# Thread: Cont. Func + Cauchy Seq

1. ## Cont. Func + Cauchy Seq

Give an example of the case or explain why it's not possible for each of the following:

1.) Continuous function $\displaystyle f : (0,1) \rightarrow \mathbb{R}$ and also a Cauchy sequence $\displaystyle (x_n)$ such that $\displaystyle f(x_n)$ is not a Cauchy sequence.

2.) Continuous function $\displaystyle f : [0,1] \rightarrow \mathbb{R}$ and also a Cauchy sequence $\displaystyle (x_n)$ such that $\displaystyle f(x_n)$ is not a Cauchy sequence.

3.) Continuous function $\displaystyle f : [0,\infty) \rightarrow \mathbb{R}$ and also a Cauchy sequence $\displaystyle (x_n)$ such that $\displaystyle f(x_n)$ is not a Cauchy sequence.

4.) Continuous function $\displaystyle f$ that's bounded on $\displaystyle (0,1)$ and that has a maximum value on the open interval, however, does not have a minimum value.

2. Originally Posted by fifthrapiers
Give an example of the case or explain why it's not possible for each of the following:
Good exam problems.

1.) Continuous function $\displaystyle f : (0,1) \rightarrow \mathbb{R}$ and also a Cauchy sequence $\displaystyle (x_n)$ such that $\displaystyle f(x_n)$ is not a Cauchy sequence.
Consider $\displaystyle f(x) = \frac{1}{x}$ and $\displaystyle x_n = \frac{1}{n}$.
2.) Continuous function $\displaystyle f : [0,1] \rightarrow \mathbb{R}$ and also a Cauchy sequence $\displaystyle (x_n)$ such that $\displaystyle f(x_n)$ is not a Cauchy sequence.
Impossible because continous functions on closed finite intervals are uniformly continous.
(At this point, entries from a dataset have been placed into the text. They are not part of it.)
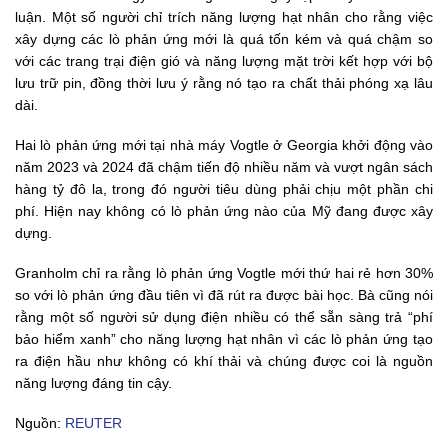
luận. Một số người chỉ trích năng lượng hạt nhân cho rằng việc
xây dựng các lò phản ứng mới là quá tốn kém và quá chậm so
với các trang trại điện gió và năng lượng mặt trời kết hợp với bộ
lưu trữ pin, đồng thời lưu ý rằng nó tạo ra chất thải phóng xạ lâu
dài.
Hai lò phản ứng mới tại nhà máy Vogtle ở Georgia khởi động vào
năm 2023 và 2024 đã chậm tiến độ nhiều năm và vượt ngân sách
hàng tỷ đô la, trong đó người tiêu dùng phải chịu một phần chi
phí. Hiện nay không có lò phản ứng nào của Mỹ đang được xây
dựng.
Granholm chỉ ra rằng lò phản ứng Vogtle mới thứ hai rẻ hơn 30%
so với lò phản ứng đầu tiên vì đã rút ra được bài học. Bà cũng nói
rằng một số người sử dụng điện nhiều có thể sẵn sàng trả “phí
bảo hiểm xanh” cho năng lượng hạt nhân vì các lò phản ứng tạo
ra điện hầu như không có khí thải và chúng được coi là nguồn
năng lượng đáng tin cậy.
Nguồn:
REUTER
But the property of uniformly continous functions is that their images of Cauchy sequences still remain Cauchy sequences.
3.) Continuous function $\displaystyle f : [0,\infty) \rightarrow \mathbb{R}$ and also a Cauchy sequence $\displaystyle (x_n)$ such that $\displaystyle f(x_n)$ is not a Cauchy sequence.
Impossible. Let $\displaystyle x_n$ be Cauchy sequence in $\displaystyle [0,\infty)$. Since it is Cauchy it is bounded. So the entire sequence is contained in $\displaystyle [0,M]$ where $\displaystyle M>0$ is its upper bound. But since $\displaystyle f(x)$ is uniformly continous on $\displaystyle [0,M]$ it means (as in 2) that $\displaystyle f(x_n)$ is Cauchy.

4.) Continuous function $\displaystyle f$ that's bounded on $\displaystyle (0,1)$ and that has a maximum value on the open interval, however, does not have a minimum value.
Draw a picture. Consider $\displaystyle f(x) = 1-|x|$ on $\displaystyle (-1,1)$.